GMM then estimate \(\beta\) so that \(\bar{g}(\hat{\beta}_{GMM}) = 0\)

When \(l = k\) there is a unique solution to this system of equations (and equivalent to the IV estimator)

\[ \hat{\beta}_{IV} = (Z'X)^{-1}Z'Y \]

When \(l > k\), we have a set of \(k\) instruments

\[ \hat{X} = Z(Z'Z)^{-1} Z' X = P_ZX \]

then we can use the 2SLS estimator

\[ \begin{aligned} \hat{\beta}_{2SLS} &= (\hat{X}'X)^{-1} \hat{X}' Y \\ &= (X'P_Z X)^{-1}X' P_Z Y \end{aligned} \]

Differences between 2SLS and IV-GMM:

  • In the 2SLS method, when there are more instruments available than what is actually needed for the estimation, to address this, a matrix is created that only includes the necessary instruments, which simplifies the calculation.

  • The IV-GMM method uses all the available instruments, but applies a weighting system to prioritize the instruments that are most relevant. This approach is useful when there are more instruments than necessary, which can make the calculation more complex. The IV-GMM method uses a criterion function to weight the estimates and improve their accuracy.
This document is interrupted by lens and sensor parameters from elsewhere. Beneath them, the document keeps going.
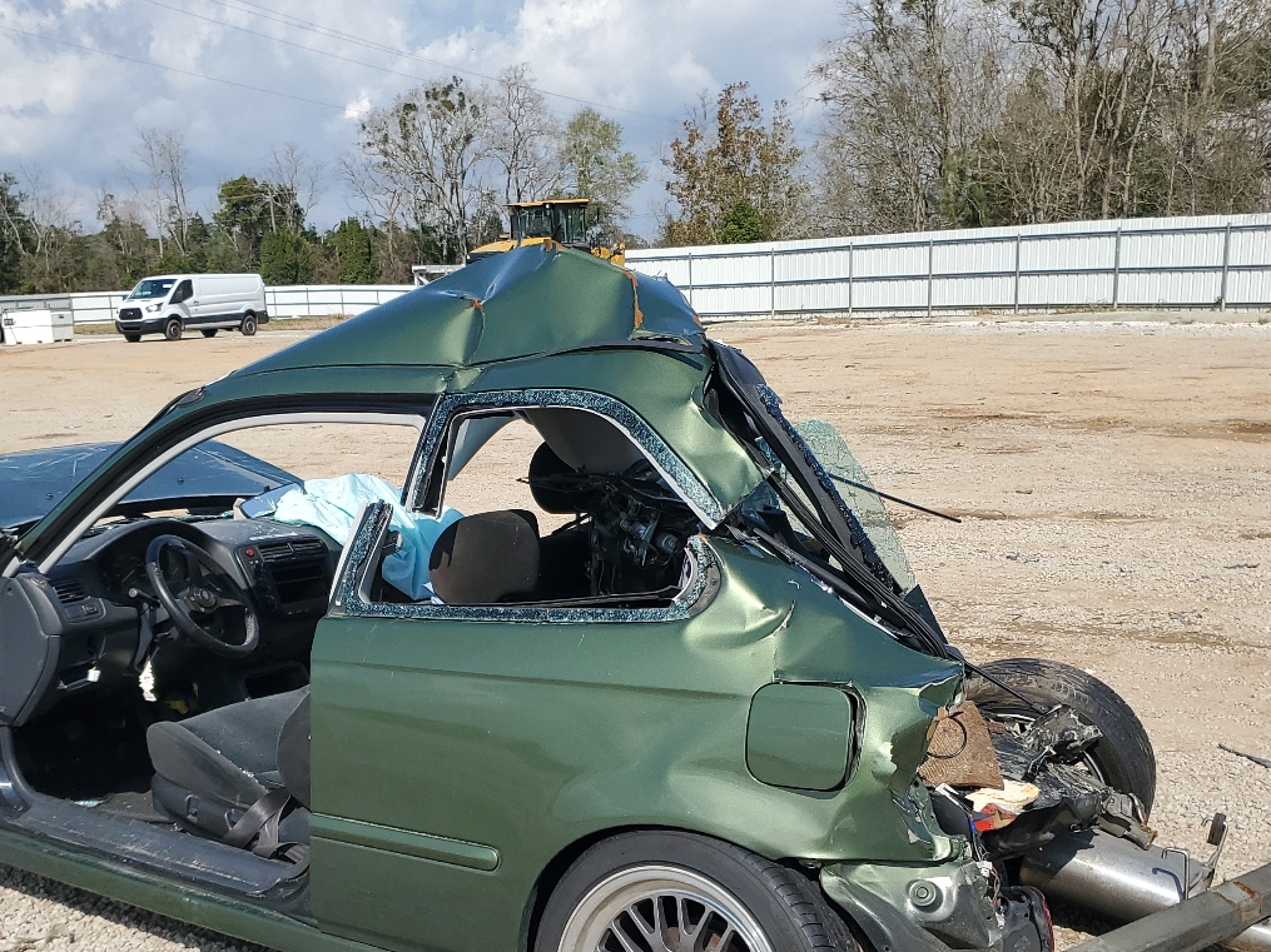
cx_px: 522
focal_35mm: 41
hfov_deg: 45.6
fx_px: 1505
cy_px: 744
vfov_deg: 34.2
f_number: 1.5
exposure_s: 1/5000
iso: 50
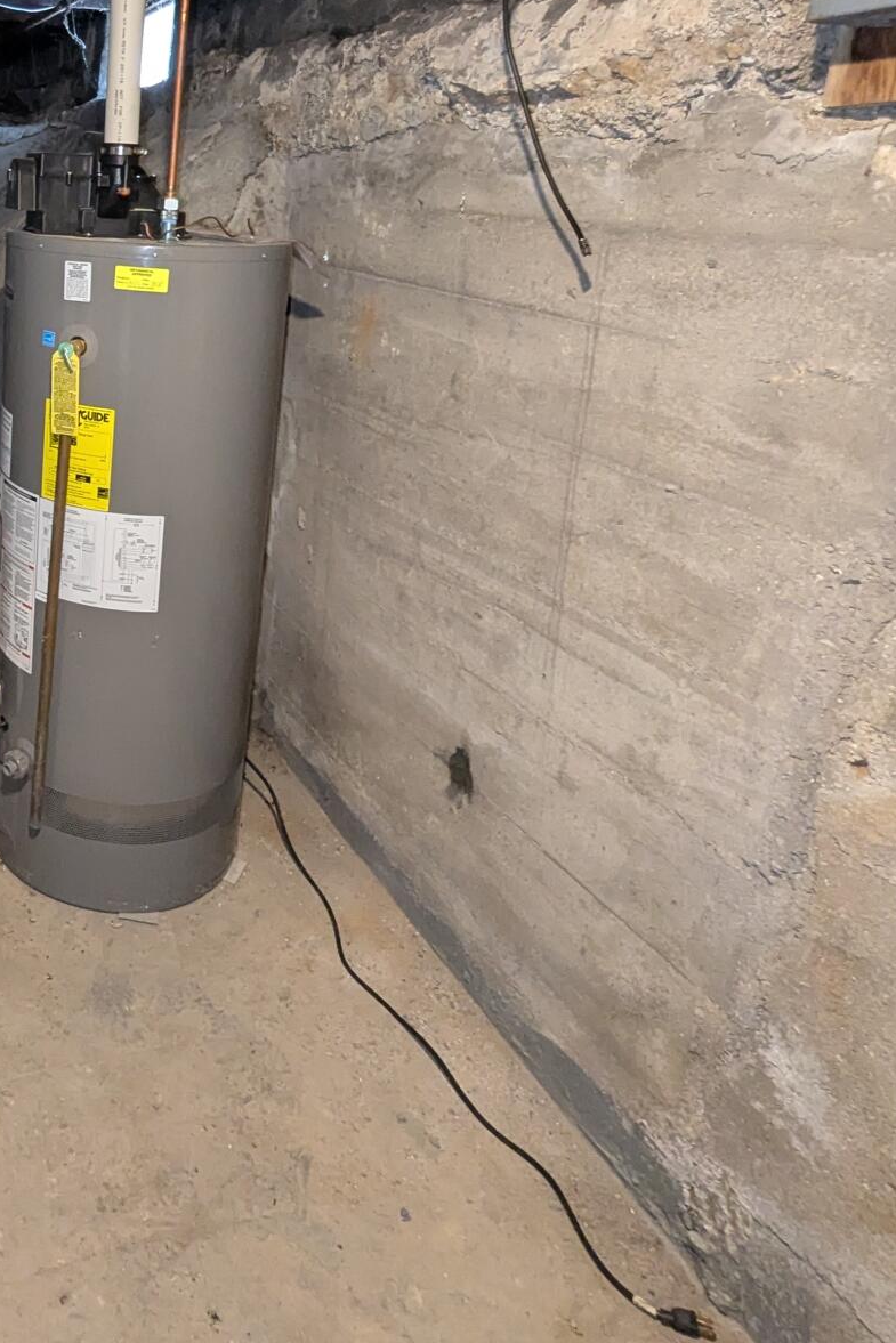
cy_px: 385
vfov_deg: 72.3
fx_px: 858
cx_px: 50
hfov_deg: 47.9
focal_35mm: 23
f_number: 2.2
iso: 562
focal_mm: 1.95
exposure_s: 1/23.8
  • In short, always use IV-GMM when you have overid problems

GMM estimator minimizes

\[ J (\hat{\beta}_{GMM} ) = N \bar{g}(\hat{\beta}_{GMM})' W \bar{g} (\hat{\beta}_{GMM}) \]

where \(W\) is a symmetric weighting matrix \(l \times l\)

For an overid equation, solving the set of FOCs for the IV-GMM estimator, we should have

\[ \hat{\beta}_{GMM} = (X'ZWZ' X)^{-1} X'ZWZ'Y \]

which is identical for all \(W\) matrices. The optimal \(W = S^{-1}\) (L. P. Hansen 1982) where \(S\) is the covariance matrix of the moment conditions to produce the most efficient estimator:

\[ S = E[Z'uu'Z] = \lim_{N \to \infty} N^{-1}[Z' \Omega Z] \]

With a consistent estimator of \(S\) from the 2SLS residuals, the feasible IV-GMM estimator can be defined as

\[ \hat{\beta}_{FEGMM} = (X'Z \hat{S}^{-1} Z' X)^{-1} X'Z \hat{S}^{-1} Z'Y \]

In cases where \(\Omega\) (i.e., the vcov of the error process \(u\)) satisfy all classical assumptions

  1. IID
  2. \(S = \sigma^2_u I_N\)
  3. The optimal weighting matrix is proportional to the identity matrix

Then, IV-GMM estimator is the standard IV (or 2SLS) estimator.

For IV-GMM, you also have an additional test of overid restrictions: GMM distance (also known as Hayashi C statistic)

To account for clustering, one can use code provided by this blog

References

Hansen, Lars Peter. 1982. “Large Sample Properties of Generalized Method of Moments Estimators.” Econometrica: Journal of the Econometric Society, 1029–54.